A first group of banks, which have already been nationalised and whose capital requirements are expected to be confirmed by the audit, are to receive rescue money from November.

Among them is state-rescued lender Bankia, the country's fourth biggest bank, whose request for more than €23bn in capital forced Madrid into the arms of its eurozone partners.

Whatever the price tag placed on the rescue, Rajoy's right-leaning Popular Party government has stressed that not all the cash need come from the rescue loan; some may be able to find private financing.

But signs are mounting that Madrid, despite all its manoeuvring, may end up picking up the tab for the financial sector rescue, boosting its overall debt level and heightening the urgency of a sovereign bailout.

The rescue loan is to be funnelled through Spains's state-backed Fund for Orderly Bank Restructuring (FROB).

But Spain's government had hoped that a new European Stability Mechanism would eventually be empowered by Brussels to inject the loan directly, keeping the debt off Madrid's books.

A June summit of European leaders had in fact agreed to set up a European banking union with a single supervisor by the year's end, allowing the ESM to take such action.

On Tuesday, however, Germany, the Netherlands and Finland laid down a series of new conditions, and said the ESM should only act on new problem loans, not "legacy assets" such as those being dealt with in Spain.

If Spain does formally request a broader sovereign bailout, it would become eligible to benefit from a bond-buying programme for troubled states that was outlined by the European Central Bank on September 6.

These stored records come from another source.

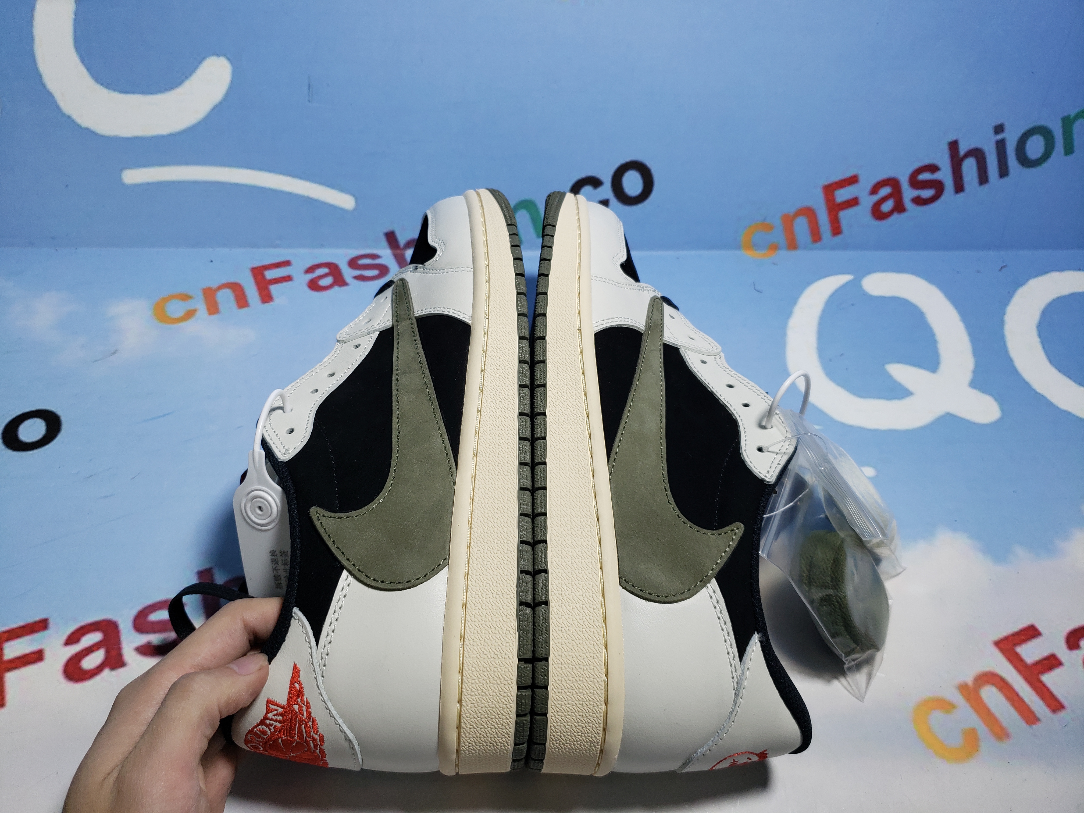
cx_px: 542
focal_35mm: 26
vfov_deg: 53.1
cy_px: 406
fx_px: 814
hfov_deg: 67.3
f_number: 1.5
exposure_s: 1/644
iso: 50
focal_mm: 4.3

Such a programme would curb Spain's borrowing costs but to qualify Madrid would have to formally apply for help from the ESM and submit to its conditions.

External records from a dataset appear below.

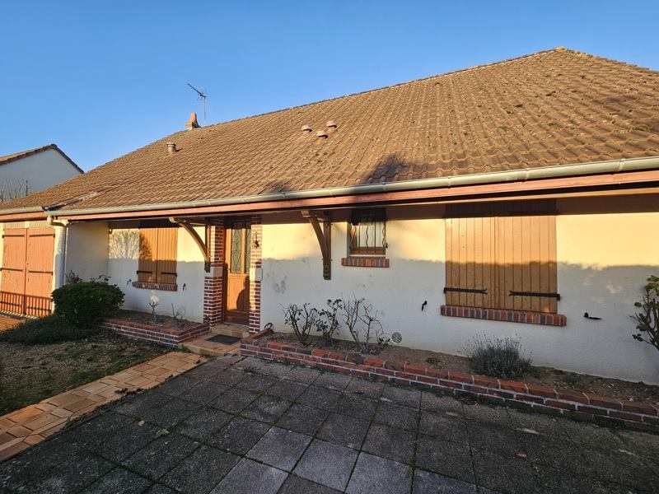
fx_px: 247
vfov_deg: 89.9
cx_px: 330
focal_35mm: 13
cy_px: 247
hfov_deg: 106.2
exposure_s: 1/490
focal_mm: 2.2
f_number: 2.2
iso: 50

As Spain's borrowing costs remain high, with the yield on 10-year bonds only just below six percent on Friday morning, the odds on a sovereign bailout seemed to be shortening daily.

Political tensions are rising between Madrid and the northeastern Spanish region of Catalonia, an economically powerful state that has called snap elections on November 25 in a drive for more independence.

The debt-struck region's parliament Thursday voted for referendum on Catalonia's "collective future". Spain's central government has vowed to thwart any attempt to hold a poll on Catalan independence.

Investors fear these tensions could make it harder for Madrid to rein in deficits in the regions, which account for half of Spanish expenditure with responsibilities for health and education.

The regions' debt situation is perilous, forcing many to apply for help from an €18bn central government liquidity fund.

Castilla-La Mancha asked for €848m on Thursday, adding to earlier requests from Catalonia, Valencia, Andalusia and Murcia that already amount to a total of about €15bn.